What is a Submittal?

A submittal in the construction industry refers to the documents or materials that contractors present to architects and engineers for approval during the course of a project. The submittal process ensures all products and materials meet the quality and specifications outlined in the contract, helping to maintain standards and avoid costly revisions or errors. These documentations can include shop drawings, material data, samples, and product data. The submittal process is essential to avoid any potential discrepancies or misunderstandings, and it has to be accurately managed to guarantee the project's success.

Construction Accounting

What is Construction Accounting?

Construction accounting is a distinct form of project-based accounting, designed specifically for the construction industry. It involves detailed tracking of costs, financial management of project timelines, and profitability review of contracts. There are complexities unique to this accounting model, considering the long duration of construction projects and the need for rigorous cost segregation for equipment, labor, materials, and overheads.Construction accounting is central to construction economics, where accurate estimates and cost control determine the overall profitability of a project.

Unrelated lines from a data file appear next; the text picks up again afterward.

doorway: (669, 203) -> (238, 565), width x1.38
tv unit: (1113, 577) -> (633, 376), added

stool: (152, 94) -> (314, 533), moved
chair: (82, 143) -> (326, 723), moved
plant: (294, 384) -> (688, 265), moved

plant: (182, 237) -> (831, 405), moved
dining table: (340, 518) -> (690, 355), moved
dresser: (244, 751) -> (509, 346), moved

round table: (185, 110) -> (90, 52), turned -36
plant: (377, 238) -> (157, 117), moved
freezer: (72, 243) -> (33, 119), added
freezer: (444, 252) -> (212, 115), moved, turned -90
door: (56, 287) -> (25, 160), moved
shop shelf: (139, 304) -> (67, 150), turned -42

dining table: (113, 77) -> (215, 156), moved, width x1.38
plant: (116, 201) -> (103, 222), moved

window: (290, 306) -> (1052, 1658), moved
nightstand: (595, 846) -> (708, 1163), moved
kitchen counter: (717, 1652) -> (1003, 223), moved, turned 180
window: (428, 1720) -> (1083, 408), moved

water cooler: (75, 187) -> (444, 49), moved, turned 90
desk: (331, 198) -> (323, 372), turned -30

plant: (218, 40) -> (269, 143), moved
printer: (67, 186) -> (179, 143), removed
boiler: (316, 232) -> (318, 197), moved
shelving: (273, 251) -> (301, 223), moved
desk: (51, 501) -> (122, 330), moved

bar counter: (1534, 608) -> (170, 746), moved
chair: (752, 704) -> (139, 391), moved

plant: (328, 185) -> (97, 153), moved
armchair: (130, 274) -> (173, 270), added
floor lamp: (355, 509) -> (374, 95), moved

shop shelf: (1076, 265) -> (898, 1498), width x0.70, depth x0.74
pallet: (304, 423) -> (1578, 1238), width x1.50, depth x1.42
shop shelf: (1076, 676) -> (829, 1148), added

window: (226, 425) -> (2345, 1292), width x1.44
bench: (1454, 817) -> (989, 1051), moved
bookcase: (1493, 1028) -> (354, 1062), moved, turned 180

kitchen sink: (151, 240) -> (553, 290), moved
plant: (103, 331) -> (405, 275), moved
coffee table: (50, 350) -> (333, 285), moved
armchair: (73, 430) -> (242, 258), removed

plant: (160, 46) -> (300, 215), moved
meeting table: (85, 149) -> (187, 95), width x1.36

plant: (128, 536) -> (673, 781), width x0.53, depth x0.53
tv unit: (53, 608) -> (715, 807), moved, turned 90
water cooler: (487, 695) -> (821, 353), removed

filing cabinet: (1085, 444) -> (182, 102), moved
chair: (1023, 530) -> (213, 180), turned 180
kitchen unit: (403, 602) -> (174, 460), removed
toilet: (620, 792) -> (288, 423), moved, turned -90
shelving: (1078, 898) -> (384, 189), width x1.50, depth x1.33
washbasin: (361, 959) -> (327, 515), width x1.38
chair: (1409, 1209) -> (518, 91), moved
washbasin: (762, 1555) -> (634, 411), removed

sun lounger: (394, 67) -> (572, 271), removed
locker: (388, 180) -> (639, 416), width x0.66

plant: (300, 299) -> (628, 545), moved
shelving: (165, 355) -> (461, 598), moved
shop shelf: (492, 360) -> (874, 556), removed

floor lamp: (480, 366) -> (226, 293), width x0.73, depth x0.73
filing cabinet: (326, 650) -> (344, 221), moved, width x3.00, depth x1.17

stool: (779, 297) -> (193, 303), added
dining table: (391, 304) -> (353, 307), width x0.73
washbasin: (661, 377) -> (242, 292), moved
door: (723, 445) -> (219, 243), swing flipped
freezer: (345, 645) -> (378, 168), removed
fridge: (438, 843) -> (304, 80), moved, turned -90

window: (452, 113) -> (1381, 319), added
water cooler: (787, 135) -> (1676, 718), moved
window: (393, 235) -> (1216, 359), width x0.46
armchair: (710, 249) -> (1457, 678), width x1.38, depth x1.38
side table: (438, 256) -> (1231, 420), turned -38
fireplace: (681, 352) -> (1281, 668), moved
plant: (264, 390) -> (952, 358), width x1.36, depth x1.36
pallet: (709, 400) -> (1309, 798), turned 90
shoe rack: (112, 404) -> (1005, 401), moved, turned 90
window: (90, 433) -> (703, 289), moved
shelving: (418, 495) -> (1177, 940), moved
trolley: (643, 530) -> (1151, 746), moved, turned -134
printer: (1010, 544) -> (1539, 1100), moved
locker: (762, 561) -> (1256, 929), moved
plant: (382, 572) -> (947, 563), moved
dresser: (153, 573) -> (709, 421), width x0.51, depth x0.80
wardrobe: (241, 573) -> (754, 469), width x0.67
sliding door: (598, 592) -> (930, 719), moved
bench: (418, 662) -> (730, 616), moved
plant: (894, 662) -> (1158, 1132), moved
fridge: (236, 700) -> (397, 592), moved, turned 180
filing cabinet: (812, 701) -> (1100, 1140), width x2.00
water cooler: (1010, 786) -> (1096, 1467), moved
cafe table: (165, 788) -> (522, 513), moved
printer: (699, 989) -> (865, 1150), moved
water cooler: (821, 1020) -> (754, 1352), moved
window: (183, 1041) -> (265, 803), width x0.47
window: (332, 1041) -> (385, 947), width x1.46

It places emphasis on job costing, which identifies costs by specific contracts or jobs, allowing project managers and accountants to track cost effectiveness accurately. It's not just about recording transactions, but providing essential information for operational efficiency and strategic planning.

Direct Costs

What are Direct Costs?

Direct costs in the construction industry refer to the expenses directly related to the actual building process. These essential expenditures are easily traceable to a specific project and vary based on the size or scope of work. Examples include raw materials (like concrete, steel, wood), labor costs that involve wages for the construction crew, equipment hire, and subcontractor fees. If a cost can be directly allocated to a particular construction job and affects the final total bid price for the project, it is considered a direct cost. Management of direct costs is crucial for financial efficiency and profitability.